◆ What the task asks
Copy out, exactly, the first line of the entries below and every line after it through the one containing "ssa joutuneensa väistämään".
== Task input ==
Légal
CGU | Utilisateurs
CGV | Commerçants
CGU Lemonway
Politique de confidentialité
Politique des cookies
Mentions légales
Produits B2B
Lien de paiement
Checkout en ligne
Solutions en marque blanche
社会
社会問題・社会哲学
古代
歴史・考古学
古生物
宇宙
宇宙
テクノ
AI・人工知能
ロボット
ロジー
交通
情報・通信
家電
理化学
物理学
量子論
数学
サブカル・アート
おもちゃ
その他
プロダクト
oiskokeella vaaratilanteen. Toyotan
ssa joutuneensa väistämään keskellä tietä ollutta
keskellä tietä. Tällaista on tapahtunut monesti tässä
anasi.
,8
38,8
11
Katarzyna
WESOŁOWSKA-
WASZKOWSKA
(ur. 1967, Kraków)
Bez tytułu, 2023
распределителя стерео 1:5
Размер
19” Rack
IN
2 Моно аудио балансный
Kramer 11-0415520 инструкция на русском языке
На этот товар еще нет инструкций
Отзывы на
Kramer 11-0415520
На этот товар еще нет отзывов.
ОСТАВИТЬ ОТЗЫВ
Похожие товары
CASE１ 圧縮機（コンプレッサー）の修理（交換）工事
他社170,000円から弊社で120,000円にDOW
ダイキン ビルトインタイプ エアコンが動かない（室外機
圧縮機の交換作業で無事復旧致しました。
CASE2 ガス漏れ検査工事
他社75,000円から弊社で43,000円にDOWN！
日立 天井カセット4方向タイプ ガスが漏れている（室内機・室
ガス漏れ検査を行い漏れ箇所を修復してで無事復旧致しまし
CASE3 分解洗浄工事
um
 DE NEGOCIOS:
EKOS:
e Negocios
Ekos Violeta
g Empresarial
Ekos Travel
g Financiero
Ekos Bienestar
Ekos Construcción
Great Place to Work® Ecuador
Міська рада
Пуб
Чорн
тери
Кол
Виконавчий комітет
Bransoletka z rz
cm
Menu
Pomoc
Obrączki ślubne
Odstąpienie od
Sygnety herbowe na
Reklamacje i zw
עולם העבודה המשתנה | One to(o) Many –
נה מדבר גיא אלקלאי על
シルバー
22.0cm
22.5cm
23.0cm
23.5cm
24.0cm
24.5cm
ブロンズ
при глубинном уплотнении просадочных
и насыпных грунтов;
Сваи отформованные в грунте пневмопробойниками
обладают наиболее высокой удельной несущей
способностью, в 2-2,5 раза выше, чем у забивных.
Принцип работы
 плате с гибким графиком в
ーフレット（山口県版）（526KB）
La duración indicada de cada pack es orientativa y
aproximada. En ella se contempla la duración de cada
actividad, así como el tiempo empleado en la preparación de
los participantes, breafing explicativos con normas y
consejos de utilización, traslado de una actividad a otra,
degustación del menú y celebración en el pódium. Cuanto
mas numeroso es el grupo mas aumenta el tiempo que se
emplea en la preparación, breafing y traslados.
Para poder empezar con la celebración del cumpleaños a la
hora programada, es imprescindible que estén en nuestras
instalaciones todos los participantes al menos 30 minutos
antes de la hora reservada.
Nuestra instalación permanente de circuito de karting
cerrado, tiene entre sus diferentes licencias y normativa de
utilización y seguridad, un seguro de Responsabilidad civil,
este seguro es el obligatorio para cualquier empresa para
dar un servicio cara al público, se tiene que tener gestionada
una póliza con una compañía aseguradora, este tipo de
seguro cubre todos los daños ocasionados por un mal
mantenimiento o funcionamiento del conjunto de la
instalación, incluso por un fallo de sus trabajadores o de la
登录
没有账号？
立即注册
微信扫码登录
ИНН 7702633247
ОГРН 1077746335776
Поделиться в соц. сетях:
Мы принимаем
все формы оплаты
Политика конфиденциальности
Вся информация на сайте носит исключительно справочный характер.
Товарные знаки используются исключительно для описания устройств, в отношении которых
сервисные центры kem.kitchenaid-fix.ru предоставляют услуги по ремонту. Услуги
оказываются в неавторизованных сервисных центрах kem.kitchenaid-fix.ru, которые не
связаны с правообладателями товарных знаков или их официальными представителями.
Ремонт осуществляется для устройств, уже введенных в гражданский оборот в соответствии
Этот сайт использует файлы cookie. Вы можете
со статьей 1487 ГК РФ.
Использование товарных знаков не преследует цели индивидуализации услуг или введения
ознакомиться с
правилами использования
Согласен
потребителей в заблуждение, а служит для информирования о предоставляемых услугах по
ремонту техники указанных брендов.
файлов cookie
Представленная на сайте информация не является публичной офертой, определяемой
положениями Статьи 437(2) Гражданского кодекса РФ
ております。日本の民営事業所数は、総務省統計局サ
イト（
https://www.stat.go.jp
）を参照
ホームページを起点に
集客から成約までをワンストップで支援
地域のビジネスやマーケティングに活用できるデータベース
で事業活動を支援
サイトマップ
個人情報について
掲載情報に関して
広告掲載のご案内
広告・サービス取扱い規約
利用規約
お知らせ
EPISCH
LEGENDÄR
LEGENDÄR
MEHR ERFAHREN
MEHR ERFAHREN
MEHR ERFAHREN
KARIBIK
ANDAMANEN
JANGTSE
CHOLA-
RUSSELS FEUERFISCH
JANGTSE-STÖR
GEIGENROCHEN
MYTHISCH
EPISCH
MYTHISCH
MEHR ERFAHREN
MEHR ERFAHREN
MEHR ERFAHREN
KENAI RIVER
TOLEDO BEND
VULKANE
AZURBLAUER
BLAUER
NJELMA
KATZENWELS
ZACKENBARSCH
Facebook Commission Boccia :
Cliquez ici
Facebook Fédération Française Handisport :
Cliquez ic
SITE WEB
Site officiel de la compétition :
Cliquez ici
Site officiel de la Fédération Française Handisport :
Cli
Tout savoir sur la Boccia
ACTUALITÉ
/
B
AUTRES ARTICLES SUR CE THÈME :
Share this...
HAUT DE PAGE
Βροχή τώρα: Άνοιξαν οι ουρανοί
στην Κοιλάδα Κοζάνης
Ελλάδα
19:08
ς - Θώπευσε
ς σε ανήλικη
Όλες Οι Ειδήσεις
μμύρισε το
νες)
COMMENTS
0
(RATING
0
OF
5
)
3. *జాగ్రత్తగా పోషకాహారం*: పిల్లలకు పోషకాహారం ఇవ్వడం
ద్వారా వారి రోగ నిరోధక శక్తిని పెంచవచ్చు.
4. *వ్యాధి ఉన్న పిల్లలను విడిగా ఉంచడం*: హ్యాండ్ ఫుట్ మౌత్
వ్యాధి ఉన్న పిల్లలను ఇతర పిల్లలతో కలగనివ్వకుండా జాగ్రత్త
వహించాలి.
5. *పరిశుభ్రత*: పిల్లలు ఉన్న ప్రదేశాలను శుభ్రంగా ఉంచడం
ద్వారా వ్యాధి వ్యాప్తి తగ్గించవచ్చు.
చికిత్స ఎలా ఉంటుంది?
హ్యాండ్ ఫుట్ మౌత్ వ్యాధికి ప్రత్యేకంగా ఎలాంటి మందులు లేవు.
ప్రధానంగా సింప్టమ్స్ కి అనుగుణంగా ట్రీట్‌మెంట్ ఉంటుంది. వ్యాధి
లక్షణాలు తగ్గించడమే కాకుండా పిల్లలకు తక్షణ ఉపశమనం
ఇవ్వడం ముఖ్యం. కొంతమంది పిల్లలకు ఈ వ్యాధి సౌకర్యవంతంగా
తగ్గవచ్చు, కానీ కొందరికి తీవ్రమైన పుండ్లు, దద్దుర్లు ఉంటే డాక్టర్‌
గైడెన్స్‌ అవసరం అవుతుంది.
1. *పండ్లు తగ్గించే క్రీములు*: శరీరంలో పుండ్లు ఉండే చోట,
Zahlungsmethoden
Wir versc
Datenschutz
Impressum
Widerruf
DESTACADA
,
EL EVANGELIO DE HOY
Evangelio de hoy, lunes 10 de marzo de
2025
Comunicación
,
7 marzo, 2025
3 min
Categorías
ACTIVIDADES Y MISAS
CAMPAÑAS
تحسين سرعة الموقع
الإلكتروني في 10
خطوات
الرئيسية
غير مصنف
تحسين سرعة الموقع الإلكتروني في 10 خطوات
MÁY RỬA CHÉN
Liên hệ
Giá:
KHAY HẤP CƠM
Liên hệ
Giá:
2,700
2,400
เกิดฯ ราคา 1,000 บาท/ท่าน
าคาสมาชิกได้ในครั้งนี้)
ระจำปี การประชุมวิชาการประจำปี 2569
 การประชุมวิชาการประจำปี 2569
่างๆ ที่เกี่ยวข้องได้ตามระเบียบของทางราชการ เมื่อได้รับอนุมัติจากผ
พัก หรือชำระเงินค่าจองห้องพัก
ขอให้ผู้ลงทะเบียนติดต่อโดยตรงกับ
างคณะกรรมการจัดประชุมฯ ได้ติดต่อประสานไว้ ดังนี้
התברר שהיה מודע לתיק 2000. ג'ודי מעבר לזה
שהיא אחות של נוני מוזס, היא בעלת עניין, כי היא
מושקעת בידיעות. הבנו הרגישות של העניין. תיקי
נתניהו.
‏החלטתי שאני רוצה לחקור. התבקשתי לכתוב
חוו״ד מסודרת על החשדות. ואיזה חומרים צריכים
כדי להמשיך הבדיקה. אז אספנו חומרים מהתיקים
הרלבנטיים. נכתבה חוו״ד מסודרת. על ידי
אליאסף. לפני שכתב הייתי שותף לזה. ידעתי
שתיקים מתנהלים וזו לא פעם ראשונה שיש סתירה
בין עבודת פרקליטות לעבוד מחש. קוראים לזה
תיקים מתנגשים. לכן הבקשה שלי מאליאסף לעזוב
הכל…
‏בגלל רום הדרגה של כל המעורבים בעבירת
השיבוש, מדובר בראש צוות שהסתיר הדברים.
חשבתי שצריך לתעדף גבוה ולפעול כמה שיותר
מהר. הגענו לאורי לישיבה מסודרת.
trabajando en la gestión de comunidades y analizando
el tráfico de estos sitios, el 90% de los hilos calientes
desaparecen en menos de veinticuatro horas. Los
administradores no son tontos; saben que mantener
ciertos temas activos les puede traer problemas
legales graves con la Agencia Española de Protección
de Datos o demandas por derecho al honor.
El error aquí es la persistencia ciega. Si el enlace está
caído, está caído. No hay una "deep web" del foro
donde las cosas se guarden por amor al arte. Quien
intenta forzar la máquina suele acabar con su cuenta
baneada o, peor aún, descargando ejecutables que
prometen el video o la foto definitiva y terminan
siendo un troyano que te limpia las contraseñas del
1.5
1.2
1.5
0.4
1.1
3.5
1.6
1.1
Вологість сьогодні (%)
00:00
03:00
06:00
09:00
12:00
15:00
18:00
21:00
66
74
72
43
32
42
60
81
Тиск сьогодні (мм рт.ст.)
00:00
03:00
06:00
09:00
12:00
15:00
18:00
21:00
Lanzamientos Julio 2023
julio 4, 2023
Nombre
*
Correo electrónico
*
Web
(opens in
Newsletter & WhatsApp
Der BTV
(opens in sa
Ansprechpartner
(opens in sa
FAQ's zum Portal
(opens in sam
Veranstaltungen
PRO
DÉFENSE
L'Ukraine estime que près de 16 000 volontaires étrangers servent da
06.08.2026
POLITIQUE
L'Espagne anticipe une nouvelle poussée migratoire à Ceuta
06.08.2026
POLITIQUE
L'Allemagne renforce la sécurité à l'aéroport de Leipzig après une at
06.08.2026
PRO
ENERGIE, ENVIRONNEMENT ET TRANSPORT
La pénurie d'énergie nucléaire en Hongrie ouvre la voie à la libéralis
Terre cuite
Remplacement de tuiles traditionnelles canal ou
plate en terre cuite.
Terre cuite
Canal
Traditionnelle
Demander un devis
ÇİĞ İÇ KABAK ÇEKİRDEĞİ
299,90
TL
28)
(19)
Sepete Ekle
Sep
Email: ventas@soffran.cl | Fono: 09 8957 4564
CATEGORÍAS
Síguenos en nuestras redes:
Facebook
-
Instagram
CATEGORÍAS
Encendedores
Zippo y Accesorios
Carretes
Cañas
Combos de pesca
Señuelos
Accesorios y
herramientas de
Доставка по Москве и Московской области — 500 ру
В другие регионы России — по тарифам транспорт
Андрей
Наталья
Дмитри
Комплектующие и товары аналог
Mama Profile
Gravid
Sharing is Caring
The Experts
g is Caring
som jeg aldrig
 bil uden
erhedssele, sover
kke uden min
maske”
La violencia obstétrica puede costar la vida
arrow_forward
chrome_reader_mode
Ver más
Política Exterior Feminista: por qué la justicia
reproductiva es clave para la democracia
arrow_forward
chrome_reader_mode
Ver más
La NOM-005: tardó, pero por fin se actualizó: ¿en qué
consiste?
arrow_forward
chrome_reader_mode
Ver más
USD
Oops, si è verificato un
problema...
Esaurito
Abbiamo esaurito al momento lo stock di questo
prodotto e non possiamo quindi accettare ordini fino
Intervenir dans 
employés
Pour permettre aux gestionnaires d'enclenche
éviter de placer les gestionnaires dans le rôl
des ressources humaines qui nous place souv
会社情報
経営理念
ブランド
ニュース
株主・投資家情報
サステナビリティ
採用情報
===
◆ Response area
Légal
CGU | Utilisateurs
CGV | Commerçants
CGU Lemonway
Politique de confidentialité
Politique des cookies
Mentions légales
Produits B2B
Lien de paiement
Checkout en ligne
Solutions en marque blanche
社会
社会問題・社会哲学
古代
歴史・考古学
古生物
宇宙
宇宙
テクノ
AI・人工知能
ロボット
ロジー
交通
情報・通信
家電
理化学
物理学
量子論
数学
サブカル・アート
おもちゃ
その他
プロダクト
oiskokeella vaaratilanteen. Toyotan
ssa joutuneensa väistämään keskellä tietä ollutta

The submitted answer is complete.